___ Extracted data
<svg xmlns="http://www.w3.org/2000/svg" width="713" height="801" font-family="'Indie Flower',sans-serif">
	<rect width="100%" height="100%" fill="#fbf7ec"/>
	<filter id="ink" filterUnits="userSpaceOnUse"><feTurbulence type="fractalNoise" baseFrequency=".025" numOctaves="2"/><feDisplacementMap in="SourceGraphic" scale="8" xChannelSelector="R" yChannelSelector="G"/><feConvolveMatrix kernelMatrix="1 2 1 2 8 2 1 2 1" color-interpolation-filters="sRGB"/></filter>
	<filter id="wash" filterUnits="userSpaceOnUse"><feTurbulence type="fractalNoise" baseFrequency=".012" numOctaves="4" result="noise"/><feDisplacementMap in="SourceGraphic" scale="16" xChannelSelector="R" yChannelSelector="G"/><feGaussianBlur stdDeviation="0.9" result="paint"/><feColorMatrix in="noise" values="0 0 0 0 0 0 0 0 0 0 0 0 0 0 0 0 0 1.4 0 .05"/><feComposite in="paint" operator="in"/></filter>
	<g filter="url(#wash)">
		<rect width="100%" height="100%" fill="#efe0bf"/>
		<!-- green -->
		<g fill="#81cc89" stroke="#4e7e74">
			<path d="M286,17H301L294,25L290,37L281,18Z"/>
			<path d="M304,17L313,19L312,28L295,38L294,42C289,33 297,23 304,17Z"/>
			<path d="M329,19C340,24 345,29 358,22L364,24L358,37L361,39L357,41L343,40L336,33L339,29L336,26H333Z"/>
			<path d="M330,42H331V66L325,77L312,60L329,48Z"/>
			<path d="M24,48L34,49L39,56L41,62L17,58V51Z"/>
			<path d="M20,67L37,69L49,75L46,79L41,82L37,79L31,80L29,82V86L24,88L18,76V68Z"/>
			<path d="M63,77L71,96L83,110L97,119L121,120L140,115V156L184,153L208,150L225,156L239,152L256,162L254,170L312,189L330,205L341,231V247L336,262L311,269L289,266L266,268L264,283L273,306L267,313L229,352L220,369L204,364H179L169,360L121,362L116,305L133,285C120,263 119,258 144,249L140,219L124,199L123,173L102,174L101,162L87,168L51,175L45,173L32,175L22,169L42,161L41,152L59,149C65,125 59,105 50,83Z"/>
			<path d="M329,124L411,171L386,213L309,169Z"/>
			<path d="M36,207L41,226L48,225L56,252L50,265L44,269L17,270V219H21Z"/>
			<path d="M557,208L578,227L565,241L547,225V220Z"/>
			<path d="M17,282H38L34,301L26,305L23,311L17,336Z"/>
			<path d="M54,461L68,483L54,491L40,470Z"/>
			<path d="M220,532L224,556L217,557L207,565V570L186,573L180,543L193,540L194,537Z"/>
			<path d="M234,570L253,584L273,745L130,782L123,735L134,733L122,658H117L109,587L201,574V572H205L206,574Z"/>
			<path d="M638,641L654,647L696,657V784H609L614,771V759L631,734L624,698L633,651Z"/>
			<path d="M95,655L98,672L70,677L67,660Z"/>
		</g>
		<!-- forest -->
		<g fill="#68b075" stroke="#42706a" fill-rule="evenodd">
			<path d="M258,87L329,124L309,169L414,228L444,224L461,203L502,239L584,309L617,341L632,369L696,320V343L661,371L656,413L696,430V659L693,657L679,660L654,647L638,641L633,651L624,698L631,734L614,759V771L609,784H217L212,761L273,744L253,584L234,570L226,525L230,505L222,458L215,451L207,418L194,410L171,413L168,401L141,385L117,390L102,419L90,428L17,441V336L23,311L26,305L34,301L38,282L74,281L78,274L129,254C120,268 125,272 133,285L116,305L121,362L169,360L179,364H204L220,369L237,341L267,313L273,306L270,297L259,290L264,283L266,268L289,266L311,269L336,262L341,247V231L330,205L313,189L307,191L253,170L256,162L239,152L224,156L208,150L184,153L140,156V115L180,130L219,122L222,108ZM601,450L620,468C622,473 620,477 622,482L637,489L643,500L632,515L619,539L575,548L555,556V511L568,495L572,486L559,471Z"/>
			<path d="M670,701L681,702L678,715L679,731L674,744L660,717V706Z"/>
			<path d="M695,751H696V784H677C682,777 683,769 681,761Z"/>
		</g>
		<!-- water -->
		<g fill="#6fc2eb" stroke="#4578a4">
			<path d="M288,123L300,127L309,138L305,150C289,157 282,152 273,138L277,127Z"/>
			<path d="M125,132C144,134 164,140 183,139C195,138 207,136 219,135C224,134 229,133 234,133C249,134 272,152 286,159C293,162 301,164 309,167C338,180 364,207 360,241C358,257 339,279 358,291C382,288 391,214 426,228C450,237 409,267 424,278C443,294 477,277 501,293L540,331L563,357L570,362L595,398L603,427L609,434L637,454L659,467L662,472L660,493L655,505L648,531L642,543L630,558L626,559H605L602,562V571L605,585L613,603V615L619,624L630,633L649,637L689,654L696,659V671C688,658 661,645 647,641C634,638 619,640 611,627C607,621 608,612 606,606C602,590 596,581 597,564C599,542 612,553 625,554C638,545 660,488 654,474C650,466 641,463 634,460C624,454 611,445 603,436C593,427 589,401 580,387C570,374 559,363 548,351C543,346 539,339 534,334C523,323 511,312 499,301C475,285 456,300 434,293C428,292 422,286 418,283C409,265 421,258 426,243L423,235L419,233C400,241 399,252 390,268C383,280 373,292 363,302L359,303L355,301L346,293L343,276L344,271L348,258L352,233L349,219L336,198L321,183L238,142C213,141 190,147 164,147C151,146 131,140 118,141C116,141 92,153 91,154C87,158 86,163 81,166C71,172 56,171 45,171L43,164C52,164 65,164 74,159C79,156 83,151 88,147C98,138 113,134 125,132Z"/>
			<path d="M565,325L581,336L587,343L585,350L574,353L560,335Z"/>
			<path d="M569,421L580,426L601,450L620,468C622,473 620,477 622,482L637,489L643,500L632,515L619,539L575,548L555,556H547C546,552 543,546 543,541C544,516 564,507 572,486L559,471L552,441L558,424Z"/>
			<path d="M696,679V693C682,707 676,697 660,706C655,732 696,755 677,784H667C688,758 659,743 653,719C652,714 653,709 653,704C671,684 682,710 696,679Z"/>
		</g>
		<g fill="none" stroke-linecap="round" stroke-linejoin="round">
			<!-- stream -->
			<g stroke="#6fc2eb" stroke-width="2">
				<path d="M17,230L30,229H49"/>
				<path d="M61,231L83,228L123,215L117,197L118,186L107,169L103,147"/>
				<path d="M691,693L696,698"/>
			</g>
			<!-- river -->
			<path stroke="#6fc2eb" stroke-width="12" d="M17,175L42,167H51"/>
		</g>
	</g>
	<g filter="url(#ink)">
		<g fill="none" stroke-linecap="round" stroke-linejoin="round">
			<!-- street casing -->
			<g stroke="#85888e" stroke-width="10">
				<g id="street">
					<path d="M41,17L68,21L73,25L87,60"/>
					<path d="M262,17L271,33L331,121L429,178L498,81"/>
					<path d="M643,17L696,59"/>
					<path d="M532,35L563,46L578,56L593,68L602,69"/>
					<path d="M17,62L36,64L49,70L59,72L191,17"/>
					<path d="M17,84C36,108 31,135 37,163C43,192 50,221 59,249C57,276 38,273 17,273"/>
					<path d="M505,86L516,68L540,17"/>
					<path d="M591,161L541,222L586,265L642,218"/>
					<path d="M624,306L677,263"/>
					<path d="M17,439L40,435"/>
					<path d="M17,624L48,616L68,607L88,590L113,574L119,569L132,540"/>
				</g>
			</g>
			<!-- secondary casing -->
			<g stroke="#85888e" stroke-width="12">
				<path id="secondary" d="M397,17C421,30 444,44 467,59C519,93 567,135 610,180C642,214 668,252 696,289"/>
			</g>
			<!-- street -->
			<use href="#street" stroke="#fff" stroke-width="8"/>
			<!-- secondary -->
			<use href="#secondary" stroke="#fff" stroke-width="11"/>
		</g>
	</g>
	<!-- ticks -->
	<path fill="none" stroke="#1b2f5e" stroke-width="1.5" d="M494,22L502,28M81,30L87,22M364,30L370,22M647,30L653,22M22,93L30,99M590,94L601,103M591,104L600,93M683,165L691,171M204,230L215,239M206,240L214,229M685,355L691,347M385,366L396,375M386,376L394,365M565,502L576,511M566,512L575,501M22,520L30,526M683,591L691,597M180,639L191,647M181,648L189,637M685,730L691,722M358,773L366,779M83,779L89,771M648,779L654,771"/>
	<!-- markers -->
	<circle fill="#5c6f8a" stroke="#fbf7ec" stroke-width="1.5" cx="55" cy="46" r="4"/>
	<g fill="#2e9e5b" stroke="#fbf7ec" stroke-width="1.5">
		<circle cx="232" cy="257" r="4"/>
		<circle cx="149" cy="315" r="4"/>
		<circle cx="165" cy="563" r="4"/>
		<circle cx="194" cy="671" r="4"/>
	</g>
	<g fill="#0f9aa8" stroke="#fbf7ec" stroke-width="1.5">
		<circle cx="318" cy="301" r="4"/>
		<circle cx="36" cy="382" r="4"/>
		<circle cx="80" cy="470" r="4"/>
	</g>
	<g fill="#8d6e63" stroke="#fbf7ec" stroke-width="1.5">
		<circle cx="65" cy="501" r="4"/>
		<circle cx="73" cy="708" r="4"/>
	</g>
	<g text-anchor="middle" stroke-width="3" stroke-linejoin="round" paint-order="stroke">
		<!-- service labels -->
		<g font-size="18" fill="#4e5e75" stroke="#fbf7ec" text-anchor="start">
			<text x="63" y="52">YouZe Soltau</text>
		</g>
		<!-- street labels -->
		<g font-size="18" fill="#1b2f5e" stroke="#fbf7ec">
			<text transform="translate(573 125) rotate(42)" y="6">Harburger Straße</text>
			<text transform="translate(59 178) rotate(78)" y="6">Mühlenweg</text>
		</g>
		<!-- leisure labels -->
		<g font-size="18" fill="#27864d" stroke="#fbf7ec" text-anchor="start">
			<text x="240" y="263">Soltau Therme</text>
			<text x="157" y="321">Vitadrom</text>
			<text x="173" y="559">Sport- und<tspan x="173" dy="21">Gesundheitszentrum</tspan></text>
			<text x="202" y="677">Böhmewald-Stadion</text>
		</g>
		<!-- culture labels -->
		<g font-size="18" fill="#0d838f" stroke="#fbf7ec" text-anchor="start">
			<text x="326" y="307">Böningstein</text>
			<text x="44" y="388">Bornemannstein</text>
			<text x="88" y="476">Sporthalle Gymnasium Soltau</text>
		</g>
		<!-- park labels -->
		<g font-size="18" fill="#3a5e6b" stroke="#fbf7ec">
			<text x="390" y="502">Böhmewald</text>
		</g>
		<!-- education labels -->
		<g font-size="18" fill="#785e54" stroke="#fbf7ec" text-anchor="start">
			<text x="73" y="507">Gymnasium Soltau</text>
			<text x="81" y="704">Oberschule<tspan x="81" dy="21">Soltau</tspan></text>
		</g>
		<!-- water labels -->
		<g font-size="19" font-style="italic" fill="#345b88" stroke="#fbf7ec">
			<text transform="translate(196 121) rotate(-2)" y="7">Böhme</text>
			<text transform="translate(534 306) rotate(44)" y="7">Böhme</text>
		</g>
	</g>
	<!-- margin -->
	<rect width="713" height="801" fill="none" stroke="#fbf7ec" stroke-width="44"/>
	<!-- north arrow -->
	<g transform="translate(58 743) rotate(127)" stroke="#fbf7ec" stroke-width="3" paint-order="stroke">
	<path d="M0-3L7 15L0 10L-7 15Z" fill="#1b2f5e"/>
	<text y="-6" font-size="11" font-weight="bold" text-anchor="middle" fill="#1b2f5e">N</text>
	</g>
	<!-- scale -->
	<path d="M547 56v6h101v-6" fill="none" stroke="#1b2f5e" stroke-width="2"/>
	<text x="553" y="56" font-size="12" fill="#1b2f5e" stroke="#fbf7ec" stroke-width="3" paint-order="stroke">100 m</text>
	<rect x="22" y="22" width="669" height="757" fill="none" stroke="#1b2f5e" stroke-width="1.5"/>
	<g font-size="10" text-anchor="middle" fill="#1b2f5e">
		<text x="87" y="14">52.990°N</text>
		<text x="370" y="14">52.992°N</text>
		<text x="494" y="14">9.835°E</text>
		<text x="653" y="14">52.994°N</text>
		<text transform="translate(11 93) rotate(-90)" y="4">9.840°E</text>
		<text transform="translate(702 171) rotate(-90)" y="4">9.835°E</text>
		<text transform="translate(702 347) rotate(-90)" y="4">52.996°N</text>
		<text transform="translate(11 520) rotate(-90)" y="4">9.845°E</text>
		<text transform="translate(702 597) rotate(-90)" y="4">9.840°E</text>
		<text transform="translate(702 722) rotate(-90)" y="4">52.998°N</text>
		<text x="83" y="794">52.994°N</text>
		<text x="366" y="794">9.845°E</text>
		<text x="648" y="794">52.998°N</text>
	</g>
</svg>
______
— Activity —
For each line in the records that contains the word "scale", make a copy.

— Exercise result —
	<filter id="ink" filterUnits="userSpaceOnUse"><feTurbulence type="fractalNoise" baseFrequency=".025" numOctaves="2"/><feDisplacementMap in="SourceGraphic" scale="8" xChannelSelector="R" yChannelSelector="G"/><feConvolveMatrix kernelMatrix="1 2 1 2 8 2 1 2 1" color-interpolation-filters="sRGB"/></filter>
	<filter id="wash" filterUnits="userSpaceOnUse"><feTurbulence type="fractalNoise" baseFrequency=".012" numOctaves="4" result="noise"/><feDisplacementMap in="SourceGraphic" scale="16" xChannelSelector="R" yChannelSelector="G"/><feGaussianBlur stdDeviation="0.9" result="paint"/><feColorMatrix in="noise" values="0 0 0 0 0 0 0 0 0 0 0 0 0 0 0 0 0 1.4 0 .05"/><feComposite in="paint" operator="in"/></filter>
	<!-- scale -->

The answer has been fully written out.